# Are vascular arms on guys attractive?



## nubly

Are bulging veins on a man's arms attractive?


----------



## Persephone The Dread

Not for me, but if the guy is otherwise very physically attractive to me I think I become indifferent to them.


----------



## Pike Queen

Not particularly, though it wouldn't bother me. I would be indifferent to it because honestly, I never even thought about it.


----------



## WillYouStopDave

They don't get much more vascular than those of the Ultimate Warrior. They may or may not be attractive but they obviously do not denote maximum durability.


----------



## Raeden

Not really. I don't like veins.


----------



## calichick

Hell yes....


I smile at small things ^^


----------



## Putin




----------



## sad vlad

I am slim/slender so they are a bit visible on a few body parts, especially after exercising(which doesn't happen often  ). Or maybe it doesn't even have something to do with that. My mom's veins are visible although she is currently overweight. So maybe genetics.

This is the last thing I am going to start worrying about. People have veins and they are sometimes visible. I don't plan on removing themD) for some shallow individual.


----------



## ShatteredGlass

Not really, but a little is fine.


----------



## ItsEasierToRun

Yes but not too much. Stallone is an example of too much lol.


----------



## lisbeth

ItsEasierToRun said:


> Yes but not too much. Stallone is an example of too much lol.


Yeah this is too much.

But generally veins are hot.


----------



## xRoh

I like this level of veiny..


----------



## Stilla

^ Aaaah yes. Drools.


----------



## moloko

Physical attraction is weird.


----------



## sad vlad

failoutboy said:


> What about bulging veins on the sides of your head? Attractive?


Is that you? The guy in the picture seems to copy your avatar. You should have added 2 doggy ears.


----------



## eveningbat

Veins do not look bad. But the weird things I like are slim arms, hands and wrists, long slender fingers and a bit sharp knuckles.  It is so sensual.


----------



## cafune

mhm, I can appreciate subtle veins on the arms and hands (given the arms aren't too muscular!)


----------



## moloko

This thread is making me feel good about myself. Never thought...


----------



## coniconon

xRoh said:


> I like this level of veiny..


:yes maybe a little less veiny but yeah that's like the limit for me


----------



## beffa

not too much but yeah 

not a dealbreaker though dunno it's just like ooo when i see it hah


----------



## kiirby

Mine are a little too pronounced, especially when it's hot. It really bothers me and I'm self conscious about them.


----------



## twitchy666

*nice personal blood network*

mine are by far the biggest in my feet when I get home for a shower!

I've faced my horrid hate of cross-country running at school when I always came absolutely last making me miserable. The fattest boy always finished in the top group while we ran together a lot of the time and he encouraged me. I was OK with 100m or 200m sprints.

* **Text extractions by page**
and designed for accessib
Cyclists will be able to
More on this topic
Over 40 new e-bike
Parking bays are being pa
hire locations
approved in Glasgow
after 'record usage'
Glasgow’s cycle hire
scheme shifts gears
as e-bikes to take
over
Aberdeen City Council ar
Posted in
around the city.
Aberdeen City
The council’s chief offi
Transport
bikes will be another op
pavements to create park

* **Requirement A**
Based on the thread about vascular arms, decide whether each of these statements agrees with it: (i) Raeden does not like veins; (ii) eveningbat thinks veins look bad; (iii) kiirby is comfortable with their own veins. Answer yes or no for each and quote the words from the thread that decide it.
* **Requirement B**
Rewrite the paragraph in the thread about vascular arms that begins "I am slim/slender so they are a bit visible" as a short list that keeps its main facts.
* **Requirement C**
Print the part of the thread about vascular arms starting with "I am slim/slender" and going on through "little is fine.".

* **Exercise response A**
(i) Yes: "Not really. I don't like veins."
(ii) No: "Veins do not look bad."
(iii) No: "It really bothers me and I'm self conscious about them."

* **Exercise response B**
- The writer is slim, so veins are somewhat visible on a few body parts.
- They show especially after exercise, which is rare.
- The slimness may not be the cause.
- The writer's mom has visible veins even though she is currently overweight.
- So genetics may be the reason.

* **Exercise response C**
I am slim/slender so they are a bit visible on a few body parts, especially after exercising(which doesn't happen often  ). Or maybe it doesn't even have something to do with that. My mom's veins are visible although she is currently overweight. So maybe genetics.

This is the last thing I am going to start worrying about. People have veins and they are sometimes visible. I don't plan on removing themD) for some shallow individual.


----------



## ShatteredGlass

Not really, but a little is fine.